Monday, 24 February 2014

Families of MIA soldiers hope for excavation at Vietnam war site in Koh Tang


Potential evidence related to Americans still missing after the final battle of the Vietnam War may lead to extensive excavation efforts on an island off the coast of Cambodia, giving renewed hope to the families of the missing.

A seven-member team of investigators from the Joint POW/MIA Accounting command spent a week investigating two sites on Koh Tang island, where the heaviest fighting took place during the May 15, 1975, battle, Stars and Stripes reports.

JPAC officials last month did not provide specifics about the sites or exactly what was found, but were able to provide enough evidence to bring one of the sites before a JPAC body that decides whether to allocate funding for an excavation.

Only solid cases with evidence of Americans' remains are brought before the board, and family members of the missing soldiers say this may be the chance for their loved ones' remains to come home.

Daphne Loney, whose brother Marine Lance Cpl. Ashton Loney was killed in an ambush during the battle, said she hopes it's a possibility his remains will be found.

"My brother was very dear to my heart," she told Stars and Stripes. "I thought no one really cared about Ashton . . . I want his bones to come back to American soil. It was the country he fought for."

While investigating the island in September, the JPAC team inspected a site on its east beach and another on its west beach, said Army Maj. Jamie Dobson. In addition, the officials interviewed witnesses from the battle.

The JPAC excavation decision board will get the information and use it to determine if an excavation is warranted.

But even if the excavation is approved, it may take some time before digging begins.
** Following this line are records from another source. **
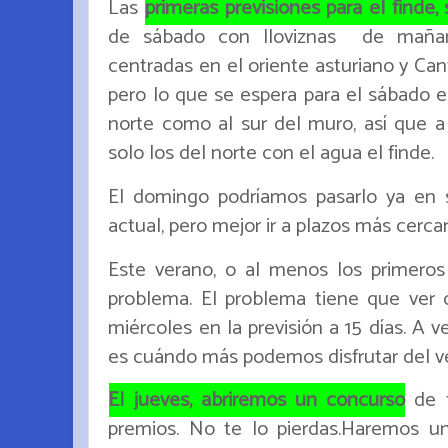
Las
primeras previsiones para el finde,
de sábado con lloviznas de mañana
centradas en el oriente asturiano y Can
pero lo que se espera para el sábado e
norte como al sur del muro, así que
solo los del norte con el agua el finde.
El domingo podríamos pasarlo ya en 
actual, pero mejor ir a plazos más cerc
Este verano, o al menos los primero
problema. El problema tiene que ver 
miércoles en la previsión a 15 días. A v
es cuándo más podemos disfrutar del v
El jueves, abriremos un concurso
de f
premios. No te lo pierdas.Haremos un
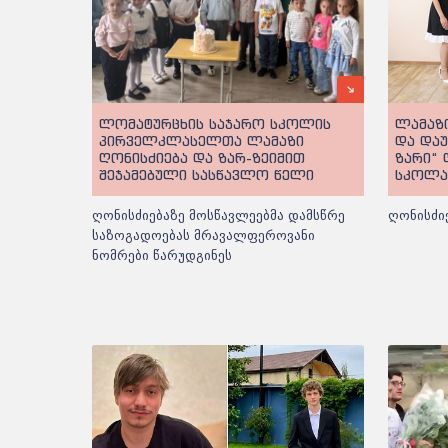
ლომატურცხის საჯარო სკოლის
ლამაზი
პირველკლასელთა ლამაზი
და და
ღონისძიება და ზარ-ზეიმით
ზარი“
შეჯამებული სასწავლო წელი
სკოლა
ღონისძიებაზე მოსწავლეებმა დამსწრე
ღონისძი
საზოგადოებას მრავალფეროვანი
ნომრები წარუდგინეს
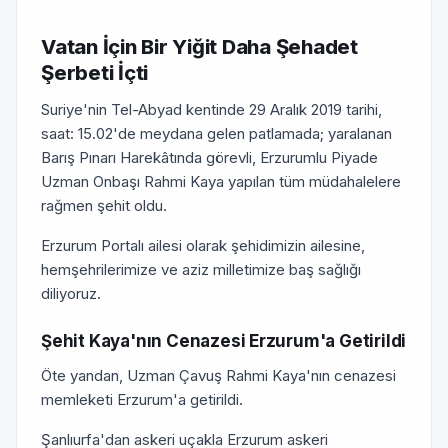
Vatan İçin Bir Yiğit Daha Şehadet
Şerbeti İçti
Suriye'nin Tel-Abyad kentinde 29 Aralık 2019 tarihi,
saat: 15.02'de meydana gelen patlamada; yaralanan
Barış Pınarı Harekâtında görevli, Erzurumlu Piyade
Uzman Onbaşı Rahmi Kaya yapılan tüm müdahalelere
rağmen şehit oldu.
Erzurum Portalı ailesi olarak şehidimizin ailesine,
hemşehrilerimize ve aziz milletimize baş sağlığı
diliyoruz.
Şehit Kaya'nın Cenazesi Erzurum'a Getirildi
Öte yandan, Uzman Çavuş Rahmi Kaya'nın cenazesi
memleketi Erzurum'a getirildi.
Şanlıurfa'dan askeri uçakla Erzurum askeri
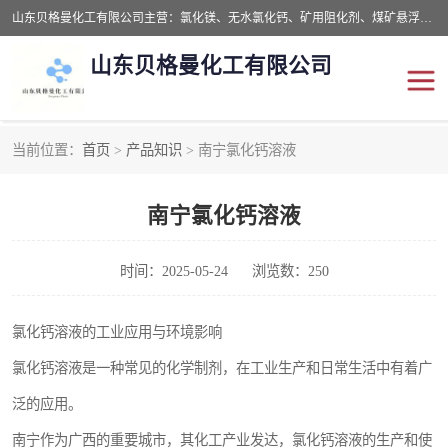
山东贝格曼化工有限公司主营：氯化镁、无水氯化钙、矿用阻化剂、煤矿悬浮剂、道路抑尘剂、氢氧化镁，防灭火剂等，公司位于山东省潍坊市滨海经济开发区,是专业从事对各种精细化工集研究、开发、制造于一体的现代化大型跨境化工企业，公司本着诚信经营、给每一位客户提供专业服务。
山东贝格曼化工有限公司
当前位置：
首页
>
产品知识
> 南宁氯化钙溶液
阻化剂
悬浮剂
南宁氯化钙溶液
灭火剂
氯化钙
氯化镁
抑尘剂
时间：2025-05-24
浏览数：250
氢氧化镁
氯化钙溶液的工业应用与环境影响
氯化钙溶液是一种常见的化学制剂，在工业生产和日常生活中有着广
泛的应用。
南宁作为广西的重要城市，其化工产业发达，氯化钙溶液的生产和使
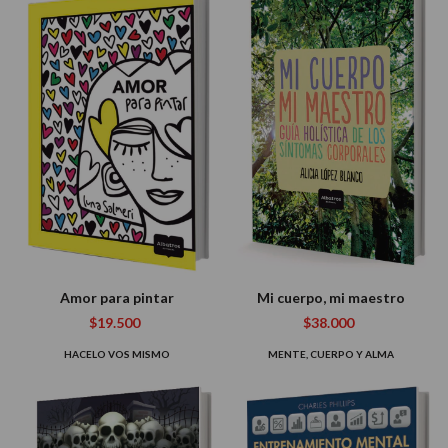
Amor para pintar
Mi cuerpo, mi maestro
$19.500
$38.000
HACELO VOS MISMO
MENTE, CUERPO Y ALMA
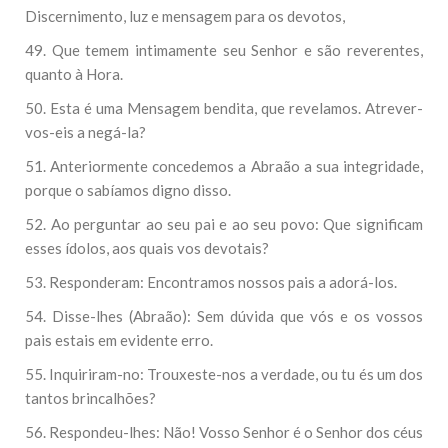
Discernimento, luz e mensagem para os devotos,
49. Que temem intimamente seu Senhor e são reverentes,
quanto à Hora.
50. Esta é uma Mensagem bendita, que revelamos. Atrever-
vos-eis a negá-la?
51. Anteriormente concedemos a Abraão a sua integridade,
porque o sabíamos digno disso.
52. Ao perguntar ao seu pai e ao seu povo: Que significam
esses ídolos, aos quais vos devotais?
53. Responderam: Encontramos nossos pais a adorá-los.
54. Disse-lhes (Abraão): Sem dúvida que vós e os vossos
pais estais em evidente erro.
55. Inquiriram-no: Trouxeste-nos a verdade, ou tu és um dos
tantos brincalhões?
56. Respondeu-lhes: Não! Vosso Senhor é o Senhor dos céus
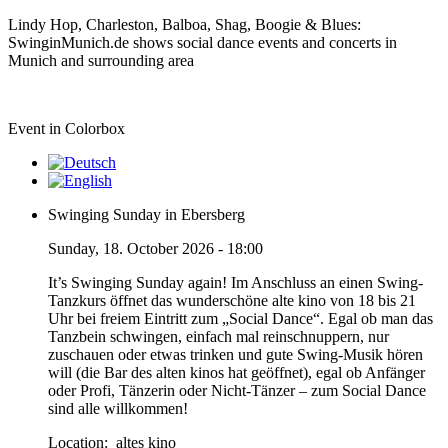
Lindy Hop, Charleston, Balboa, Shag, Boogie & Blues:
SwinginMunich.de shows social dance events and concerts in
Munich and surrounding area
Event in Colorbox
Swinging Sunday in Ebersberg
Sunday, 18. October 2026 - 18:00
It’s Swinging Sunday again! Im Anschluss an einen Swing-
Tanzkurs öffnet das wunderschöne alte kino von 18 bis 21
Uhr bei freiem Eintritt zum „Social Dance“. Egal ob man das
Tanzbein schwingen, einfach mal reinschnuppern, nur
zuschauen oder etwas trinken und gute Swing-Musik hören
will (die Bar des alten kinos hat geöffnet), egal ob Anfänger
oder Profi, Tänzerin oder Nicht-Tänzer – zum Social Dance
sind alle willkommen!
Location:
altes kino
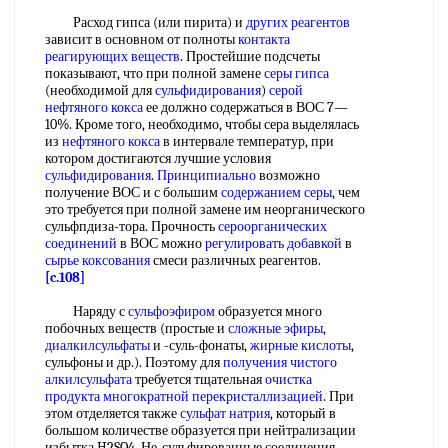
Расход гипса (или пирита) и
других реагентов
зависит в основном от полноты
контакта
реагирующих веществ
. Простейшие подсчеты
показывают, что при полной замене
серы гипса
(необходимой для
сульфидирования
)
серой
нефтяного кокса
ее должно содержаться в ВОС 7—
10%. Кроме того, необходимо, чтобы сера выделялась
из
нефтяного кокса
в интервале температур, при
котором достигаются лучшие условия
сульфидирования
.
Принципиально
возможно
получение ВОС и с большим
содержанием серы
, чем
это требуется при полной замене им неорганического
сульфпдиза-тора. Прочность
сероорганических
соединений
в ВОС можно
регулировать добавкой
в
сырье коксования
смеси различных реагентов.
[c.108]
Наряду с
сульфоэфиром
образуется много
побочных веществ (простые и
сложные эфиры
,
диалкилсульфаты
и -суль-фонаты,
жирные кислоты
,
сульфоны и др.). Поэтому для
получения чистого
алкилсульфата
требуется тщательная
очистка
продукта
многократной перекристаллизацией
. При
этом отделяется также
сульфат натрия
, который в
большом количестве образуется при нейтрализации
избытка H2SO4. Не-сульфированные соединения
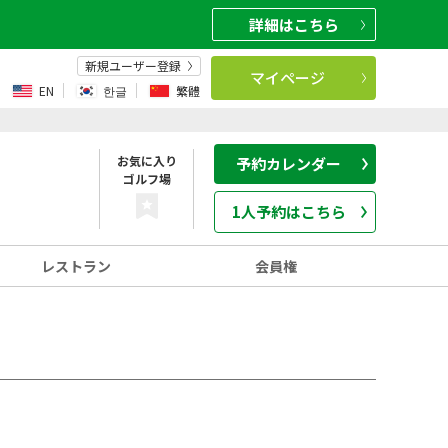
詳細
はこちら
新規ユーザー登録
マイページ
EN
한글
繁體
お気に入り
予約カレンダー
ゴルフ場
1人予約はこちら
レストラン
会員権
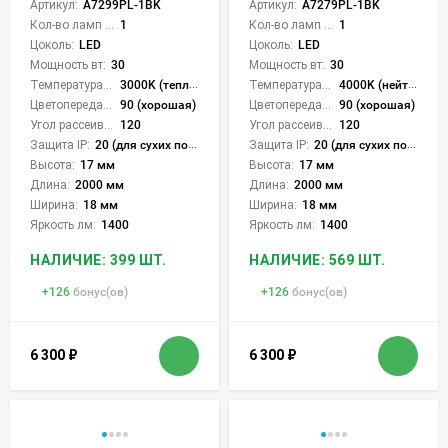
Артикул:
A7299PL-1BK
Артикул:
A7279PL-1BK
Кол-во ламп или LED:
1
Кол-во ламп или LED:
1
Цоколь:
LED
Цоколь:
LED
Мощность вт:
30
Мощность вт:
30
Температура света:
3000K (теплый)
Температура света:
4000K (нейтральный)
Цветопередача (CRI):
90 (хорошая)
Цветопередача (CRI):
90 (хорошая)
Угол рассеивания света °:
120
Угол рассеивания света °:
120
Защита IP:
20 (для сухих пом.)
Защита IP:
20 (для сухих пом.)
Высота:
17 мм
Высота:
17 мм
Длина:
2000 мм
Длина:
2000 мм
Ширина:
18 мм
Ширина:
18 мм
Яркость лм:
1400
Яркость лм:
1400
НАЛИЧИЕ: 399 ШТ.
НАЛИЧИЕ: 569 ШТ.
+
126
бонус(ов)
+
126
бонус(ов)
6 300
₽
6 300
₽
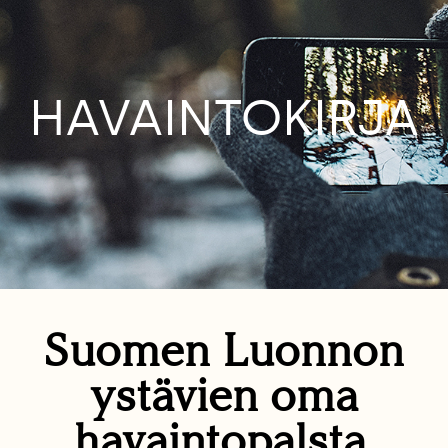
HAVAINTOKIRJA
Suomen Luonnon
ystävien oma
havaintopalsta.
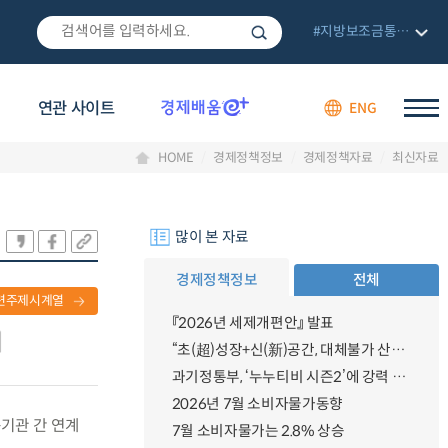
#지방보조금통합관리망
연관 사이트
ENG
HOME
경제정책정보
경제정책자료
최신자료
많이 본 자료
경제정책정보
전체
련주제시계열
『2026년 세제개편안』 발표
“초(超)성장+신(新)공간, 대체불가 산업강국”
과기정통부, ‘누누티비 시즌2’에 강력 대응 의지 밝혀
2026년 7월 소비자물가동향
구기관 간 연계
7월 소비자물가는 2.8% 상승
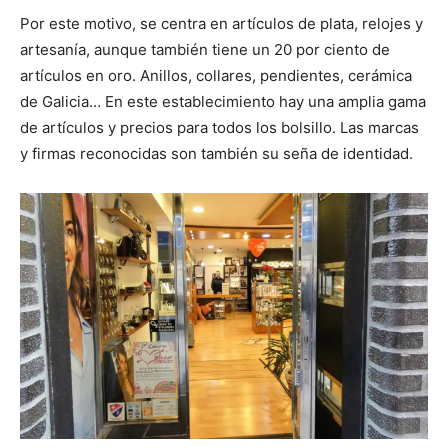
Por este motivo, se centra en artículos de plata, relojes y
artesanía, aunque también tiene un 20 por ciento de
artículos en oro. Anillos, collares, pendientes, cerámica
de Galicia… En este establecimiento hay una amplia gama
de artículos y precios para todos los bolsillo. Las marcas
y firmas reconocidas son también su seña de identidad.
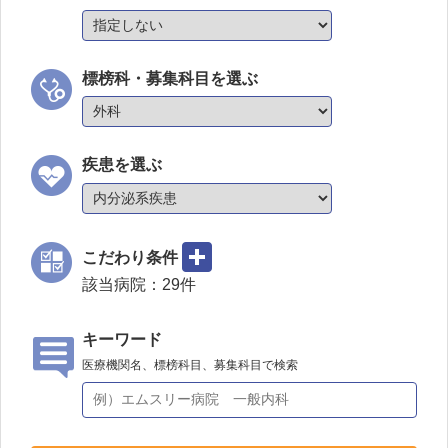
標榜科・募集科目を選ぶ
疾患を選ぶ
こだわり条件
該当病院：
29
件
キーワード
医療機関名、標榜科目、募集科目で検索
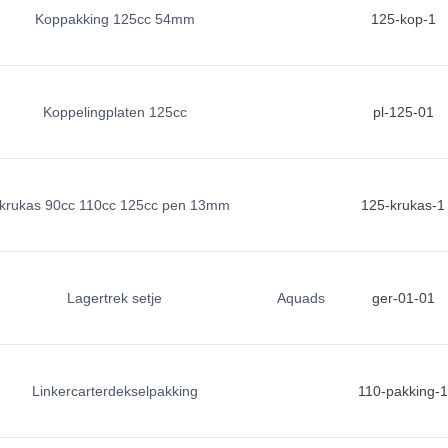
Koppakking 125cc 54mm
125-kop-1
Koppelingplaten 125cc
pl-125-01
krukas 90cc 110cc 125cc pen 13mm
125-krukas-1
Lagertrek setje
Aquads
ger-01-01
Linkercarterdekselpakking
110-pakking-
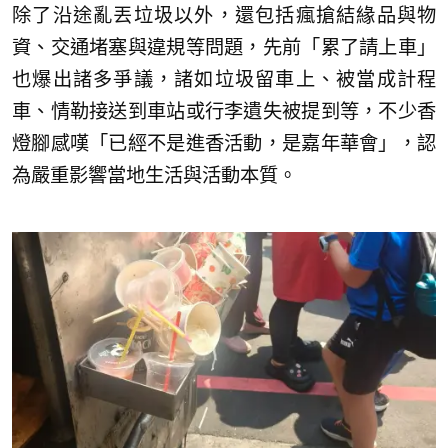
除了沿途亂丟垃圾以外，還包括瘋搶結緣品與物
資、交通堵塞與違規等問題，先前「累了請上車」
也爆出諸多爭議，諸如垃圾留車上、被當成計程
車、情勒接送到車站或行李遺失被提到等，不少香
燈腳感嘆「已經不是進香活動，是嘉年華會」，認
為嚴重影響當地生活與活動本質。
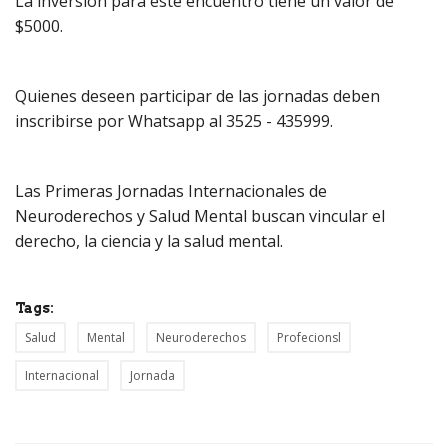
La inversión para este encuentro tiene un valor de
$5000.
Quienes deseen participar de las jornadas deben
inscribirse por Whatsapp al 3525 - 435999.
Las Primeras Jornadas Internacionales de
Neuroderechos y Salud Mental buscan vincular el
derecho, la ciencia y la salud mental.
Tags:
Salud
Mental
Neuroderechos
Profecionsl
Internacional
Jornada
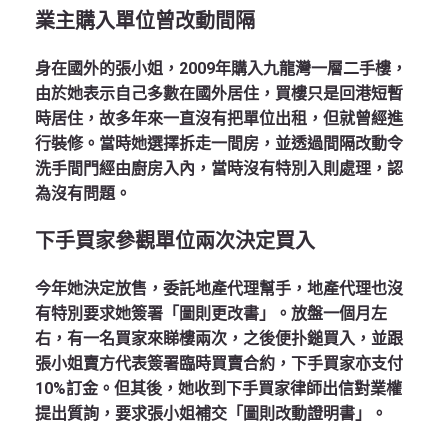
業主購入單位曾改動間隔
身在國外的張小姐，2009年購入九龍灣一層二手樓，
由於她表示自己多數在國外居住，買樓只是回港短暫
時居住，故多年來一直沒有把單位出租，但就曾經進
行裝修。當時她選擇拆走一間房，並透過間隔改動令
洗手間門經由廚房入內，當時沒有特別入則處理，認
為沒有問題。
下手買家參觀單位兩次決定買入
今年她決定放售，委託地產代理幫手，地產代理也沒
有特別要求她簽署「圖則更改書」。放盤一個月左
右，有一名買家來睇樓兩次，之後便扑鎚買入，並跟
張小姐賣方代表簽署臨時買賣合約，下手買家亦支付
10%訂金。但其後，她收到下手買家律師出信對業權
提出質詢，要求張小姐補交「圖則改動證明書」。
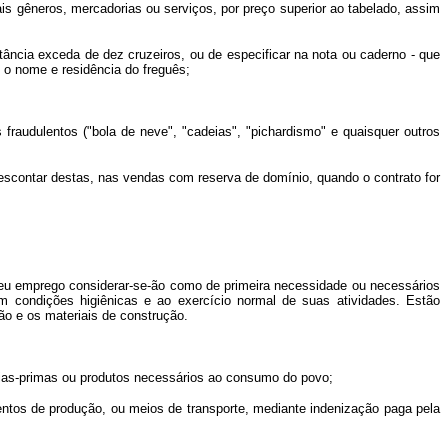
s gêneros, mercadorias ou serviços, por preço superior ao tabelado, assim
ncia exceda de dez cruzeiros, ou de especificar na nota ou caderno - que
e o nome e residência do freguês;
udulentos ("bola de neve", "cadeias", "pichardismo" e quaisquer outros
scontar destas, nas vendas com reserva de domínio, quando o contrato for
u emprego considerar-se-ão como de primeira necessidade ou necessários
m condições higiênicas e ao exercício normal de suas atividades. Estão
ão e os materiais de construção.
érias-primas ou produtos necessários ao consumo do povo;
ntos de produção, ou meios de transporte, mediante indenização paga pela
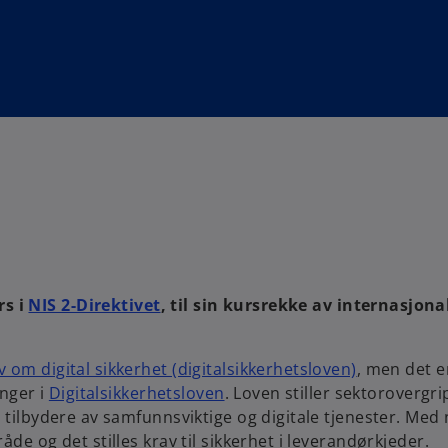
rs i
NIS 2-Direktivet
, til sin kursrekke av internasjona
v om digital sikkerhet (digitalsikkerhetsloven)
, men det e
inger i
Digitalsikkerhetsloven
. Loven stiller sektorovergr
r tilbydere av samfunnsviktige og digitale tjenester. Med
åde og det stilles krav til sikkerhet i leverandørkjeder.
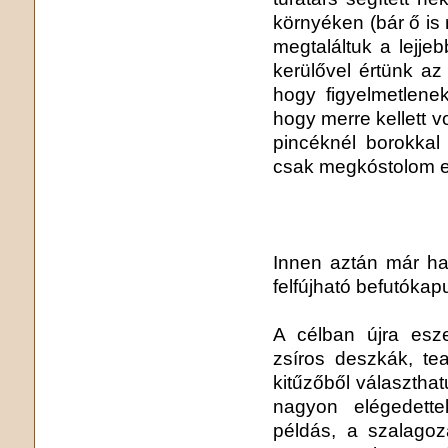
környéken (bár ő is 
megtaláltuk a lejje
kerülővel értünk az
hogy figyelmetlenek
hogy merre kellett 
pincéknél borokkal
csak megkóstolom eg
Innen aztán már ha
felfújható befutókap
A célban újra esz
zsíros deszkák, tea
kitűzőből választhat
nagyon elégedett
példás, a szalagoz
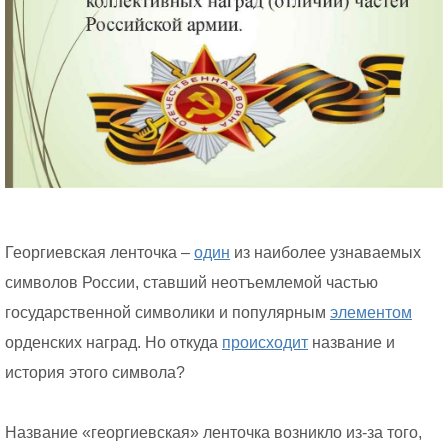
Георгиевская ленточка –
один
из наиболее узнаваемых
символов России, ставший неотъемлемой частью
государственной символики и популярным
элементом
орденских наград. Но откуда
происходит
название и
история этого символа?
Название «георгиевская» ленточка возникло из-за того,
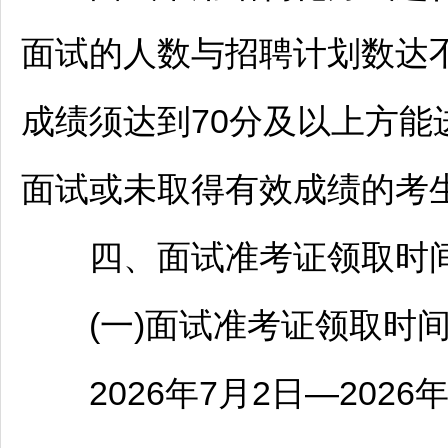
面试的人数与
招聘
计划数达
成绩须达到70分及以上方能
面试或未取得有效成绩的考
四、面试准考证领取时
(一)面试准考证领取时
2026年7月2日—2026年7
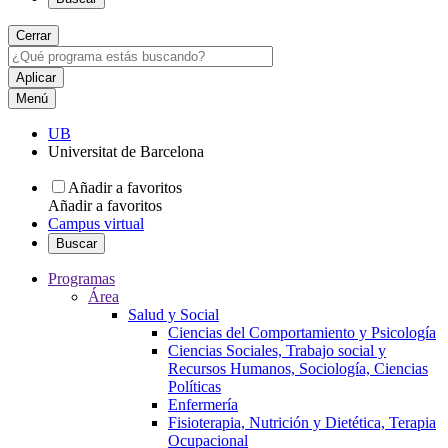
Cerrar
Menú
UB
Universitat de Barcelona
Añadir a favoritos
Añadir a favoritos
Campus virtual
Buscar
Programas
Área
Salud y Social
Ciencias del Comportamiento y Psicología
Ciencias Sociales, Trabajo social y
Recursos Humanos, Sociología, Ciencias
Políticas
Enfermería
Fisioterapia, Nutrición y Dietética, Terapia
Ocupacional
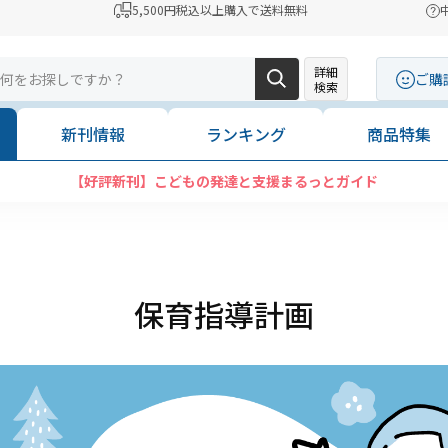
5,500円税込以上購入で送料無料
詳細
ご購
検索
新刊情報
ランキング
商品特集
【好評新刊】こどもの発達と支援まるっとガイド
保育指導計画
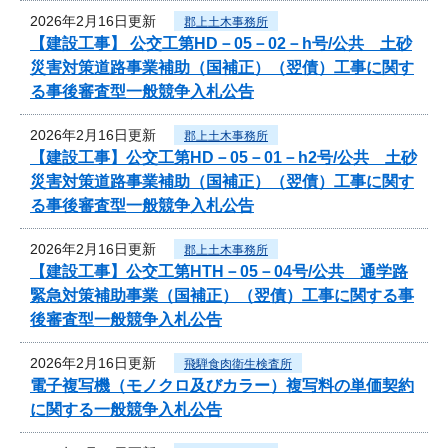
2026年2月16日更新
郡上土木事務所
【建設工事】 公交工第HD－05－02－h号/公共 土砂
災害対策道路事業補助（国補正）（翌債）工事に関す
る事後審査型一般競争入札公告
2026年2月16日更新
郡上土木事務所
【建設工事】公交工第HD－05－01－h2号/公共 土砂
災害対策道路事業補助（国補正）（翌債）工事に関す
る事後審査型一般競争入札公告
2026年2月16日更新
郡上土木事務所
【建設工事】公交工第HTH－05－04号/公共 通学路
緊急対策補助事業（国補正）（翌債）工事に関する事
後審査型一般競争入札公告
2026年2月16日更新
飛騨食肉衛生検査所
電子複写機（モノクロ及びカラー）複写料の単価契約
に関する一般競争入札公告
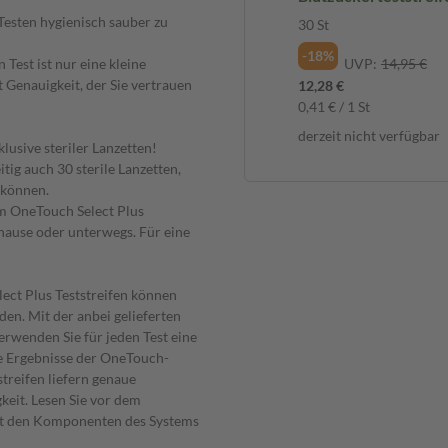
Testen hygienisch sauber zu
30 St
-18%
 Test ist nur eine kleine
UVP:
14,95 €
 Genauigkeit, der Sie vertrauen
12,28 €
0,41 € / 1 St
derzeit nicht verfügbar
lusive steriler Lanzetten!
tig auch 30 sterile Lanzetten,
 können.
em OneTouch Select Plus
hause oder unterwegs. Für eine
ect Plus Teststreifen können
en. Mit der anbei gelieferten
erwenden Sie für jeden Test eine
ie Ergebnisse der OneTouch-
streifen liefern genaue
keit. Lesen Sie vor dem
mit den Komponenten des Systems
Such sites can stay on the approved list for years, families of the missing have complained, and Dobson did not say when the board would convene to hear the case or start the excavation.

There may not be much time, though. Developers plan to turn the island into a resort, although it's not clear now how the construction plans could affect JPAC's decision.

The battle, referred to as the "Mayaguez Incident," killed 15 service members. Another 23 Air Force personnel died in a support force crash in Thailand, and three Marines were left behind on the island and killed by their captors. The bodies of Loney, Air Force Staff Sgt. Elwood Rumbaugh, who was lost at sea; and the three Marines left behind — Pfc. Gary Hall, Lance Cpl. Joseph Hargrove, and Pvt. Danny Marshall — are the only remains that have not been found.

In 2012, Em Son, the Khmer Rouge commander of the island during the battle, told Stars and Stripes that he discovered Loney's body wrapped in a poncho and left on the beach, and he had him buried nearby.

But there are some who doubt Son, because he was arrested by a Cambodian tribunal looking into Khmer Rouge atrocities.

Son told Stars and Stripes he executed Hargrove and saw him, Hall, Marshall, and Loney be buried. However, Son has not disclosed their potential burial sites, said JPAC, although he insists that he has shown investigators the sites and American remains were found.

There remain questions about JPAC's investigations, as well. Stars and Stripes reported receiving documents that include accusations that JPAC did not fully record their work on the island.

But remains were found on the island during another investigation, held in 2008, and Deputy Assistant Secretary of Defense for POW/Missing Personnel Affairs Charles Ray said last month the remains were "probably Caucasian."